-------- Provided entries
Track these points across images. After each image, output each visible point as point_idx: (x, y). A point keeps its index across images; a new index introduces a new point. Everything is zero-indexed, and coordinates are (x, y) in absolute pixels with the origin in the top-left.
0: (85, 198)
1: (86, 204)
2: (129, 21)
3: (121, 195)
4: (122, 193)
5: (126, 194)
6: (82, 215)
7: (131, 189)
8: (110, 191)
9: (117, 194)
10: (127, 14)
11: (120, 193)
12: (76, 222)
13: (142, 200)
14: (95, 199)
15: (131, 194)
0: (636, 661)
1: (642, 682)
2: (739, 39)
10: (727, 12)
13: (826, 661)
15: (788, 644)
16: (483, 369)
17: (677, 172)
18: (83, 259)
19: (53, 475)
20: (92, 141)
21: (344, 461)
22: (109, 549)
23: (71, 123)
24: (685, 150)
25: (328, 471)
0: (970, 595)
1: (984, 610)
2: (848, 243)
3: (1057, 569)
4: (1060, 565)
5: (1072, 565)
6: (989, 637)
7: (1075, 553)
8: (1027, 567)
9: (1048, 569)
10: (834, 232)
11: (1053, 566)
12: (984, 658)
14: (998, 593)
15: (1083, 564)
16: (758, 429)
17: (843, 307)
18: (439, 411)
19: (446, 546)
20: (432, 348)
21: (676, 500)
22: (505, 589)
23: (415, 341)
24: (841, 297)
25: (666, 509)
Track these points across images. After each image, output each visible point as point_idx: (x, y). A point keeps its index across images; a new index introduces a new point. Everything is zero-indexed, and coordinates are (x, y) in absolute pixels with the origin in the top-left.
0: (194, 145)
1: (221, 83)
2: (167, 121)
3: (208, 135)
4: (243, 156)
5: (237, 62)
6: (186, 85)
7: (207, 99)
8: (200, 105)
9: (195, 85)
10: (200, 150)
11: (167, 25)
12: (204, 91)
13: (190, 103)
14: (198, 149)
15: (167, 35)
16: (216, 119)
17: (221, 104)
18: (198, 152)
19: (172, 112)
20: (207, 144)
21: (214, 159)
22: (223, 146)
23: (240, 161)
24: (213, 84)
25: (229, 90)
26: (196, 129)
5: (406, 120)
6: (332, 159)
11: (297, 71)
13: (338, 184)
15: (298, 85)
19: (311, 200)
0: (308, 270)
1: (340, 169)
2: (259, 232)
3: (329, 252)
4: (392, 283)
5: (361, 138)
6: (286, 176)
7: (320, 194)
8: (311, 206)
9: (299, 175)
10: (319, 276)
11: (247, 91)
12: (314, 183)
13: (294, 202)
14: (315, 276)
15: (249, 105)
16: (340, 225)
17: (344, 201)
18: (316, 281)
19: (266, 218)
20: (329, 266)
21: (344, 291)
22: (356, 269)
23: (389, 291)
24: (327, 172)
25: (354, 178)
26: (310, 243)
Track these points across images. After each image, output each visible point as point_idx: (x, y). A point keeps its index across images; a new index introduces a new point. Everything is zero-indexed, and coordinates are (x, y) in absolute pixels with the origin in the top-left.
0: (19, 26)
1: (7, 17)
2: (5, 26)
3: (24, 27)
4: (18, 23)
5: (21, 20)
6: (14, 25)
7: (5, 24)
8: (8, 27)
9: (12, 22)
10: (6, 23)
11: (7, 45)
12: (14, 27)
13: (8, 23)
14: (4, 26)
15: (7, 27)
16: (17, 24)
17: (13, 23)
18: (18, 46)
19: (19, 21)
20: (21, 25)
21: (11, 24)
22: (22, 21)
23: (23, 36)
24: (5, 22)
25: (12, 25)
----------------
Nothing before the line holding "0: (194, 145)" belongs in the answer. Repeat that line and the rest of the listing exactly.

- Answer to this task:
0: (194, 145)
1: (221, 83)
2: (167, 121)
3: (208, 135)
4: (243, 156)
5: (237, 62)
6: (186, 85)
7: (207, 99)
8: (200, 105)
9: (195, 85)
10: (200, 150)
11: (167, 25)
12: (204, 91)
13: (190, 103)
14: (198, 149)
15: (167, 35)
16: (216, 119)
17: (221, 104)
18: (198, 152)
19: (172, 112)
20: (207, 144)
21: (214, 159)
22: (223, 146)
23: (240, 161)
24: (213, 84)
25: (229, 90)
26: (196, 129)
5: (406, 120)
6: (332, 159)
11: (297, 71)
13: (338, 184)
15: (298, 85)
19: (311, 200)
0: (308, 270)
1: (340, 169)
2: (259, 232)
3: (329, 252)
4: (392, 283)
5: (361, 138)
6: (286, 176)
7: (320, 194)
8: (311, 206)
9: (299, 175)
10: (319, 276)
11: (247, 91)
12: (314, 183)
13: (294, 202)
14: (315, 276)
15: (249, 105)
16: (340, 225)
17: (344, 201)
18: (316, 281)
19: (266, 218)
20: (329, 266)
21: (344, 291)
22: (356, 269)
23: (389, 291)
24: (327, 172)
25: (354, 178)
26: (310, 243)
Track these points across images. After each image, output each visible point as point_idx: (x, y). A point keeps its index across images; a new index introduces a new point. Everything is zero-indexed, and coordinates are (x, y) in absolute pixels with the origin in the top-left.
0: (19, 26)
1: (7, 17)
2: (5, 26)
3: (24, 27)
4: (18, 23)
5: (21, 20)
6: (14, 25)
7: (5, 24)
8: (8, 27)
9: (12, 22)
10: (6, 23)
11: (7, 45)
12: (14, 27)
13: (8, 23)
14: (4, 26)
15: (7, 27)
16: (17, 24)
17: (13, 23)
18: (18, 46)
19: (19, 21)
20: (21, 25)
21: (11, 24)
22: (22, 21)
23: (23, 36)
24: (5, 22)
25: (12, 25)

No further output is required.